Poiché le API stanno aumentando il modo in cui le applicazioni mobili e basate sul Web accedono alle applicazioni e ai sistemi aziendali, diventa importante ispezionare i contenuti provenienti anche da utenti legittimi e autenticati per determinare se sono dannosi o meno. Per questo motivo, la sicurezza del Web e delle API è una scelta logica per implementare la protezione contro questo rischio.
Un approccio Zero Trust presuppone che le credenziali non siano sufficienti. Che l’utente sia un essere umano, una macchina o un software, un approccio Zero Trust presuppone che anche se vengono presentate credenziali legittime, l’utente effettivo potrebbe non essere legittimo. Il credential stuffing, del resto, è un problema costante che sfrutta credenziali legittime, ma rubate. È risaputo che, in media, ogni giorno un milione di nomi utente e di password viene segnalato come divulgato o rubato.
Alcune imprese scambiano il modello zero-trust per un prodotto o una certificazione vera e propria.
Esso non è né l’uno né l’altra.

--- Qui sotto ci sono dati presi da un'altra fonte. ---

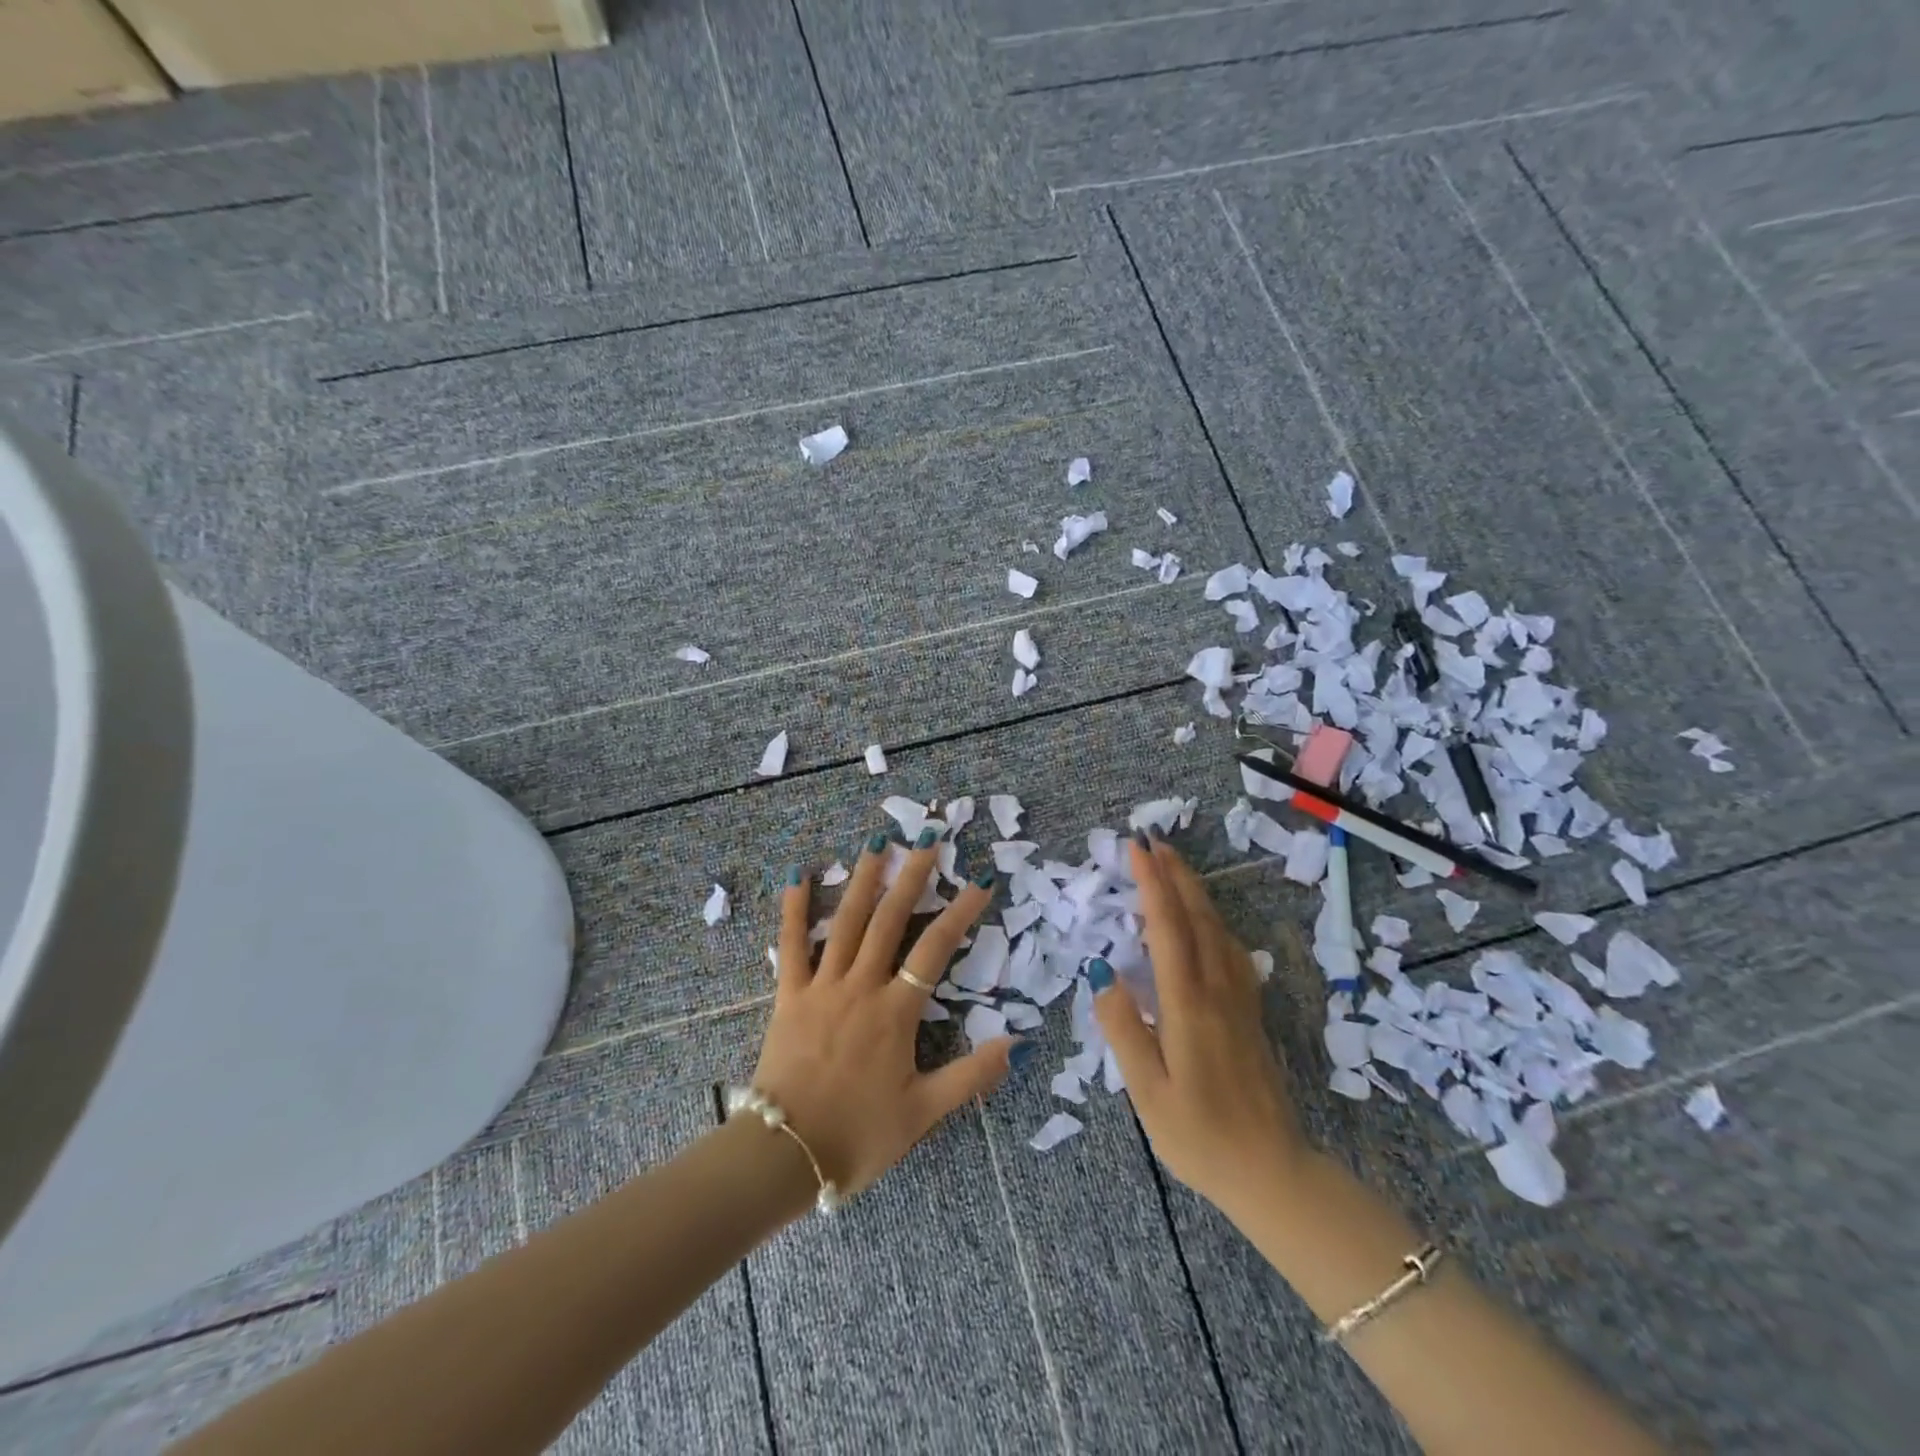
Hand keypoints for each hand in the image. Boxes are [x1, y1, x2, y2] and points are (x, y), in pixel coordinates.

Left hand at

Un modello di sicurezza a fiducia zero viene impiegato per garantire la sicurezza informatica e del cloud, viene impiegato per la sicurezza dei nostri stakeholder interni ed esterni. Il modello zero-trust include anche l’abilitazione dell’autenticazione a più fattori per garantire l’accesso a qualsiasi applicazione o piattaforma. Inoltre, adotta la micro-segmentazione dei perimetri di sicurezza per evitare qualsiasi violazione della sicurezza. Da qui il mantra dell’informatica “mai fidarsi, verificare sempre”.
Quindi si può adottare il modello zero-trust quando si vuole? Prima di implementare qualsiasi nuovo modello di sicurezza, dobbiamo capire il ritorno sull’investimento e se ne abbiamo davvero bisogno. Inoltre, dobbiamo capire che se zero-trust è un approccio per proteggere le risorse più importanti dell’azienda, è altrettanto importante sapere se ne vale la pena possederlo. È necessario essere già un’azienda digitale quando si decide di implementare la sicurezza zero-trust. Per applicare tale modello, i dipendenti devono disporre di risorse digitali su cui possono verificare sé stessi.
Gli investimenti in sicurezza informatica saranno utili solo se le aziende e i loro dipendenti saranno disposti a impegnarsi a lungo termine. Inoltre, saranno disposti a creare buone abitudini per garantire una sicurezza informatica completa.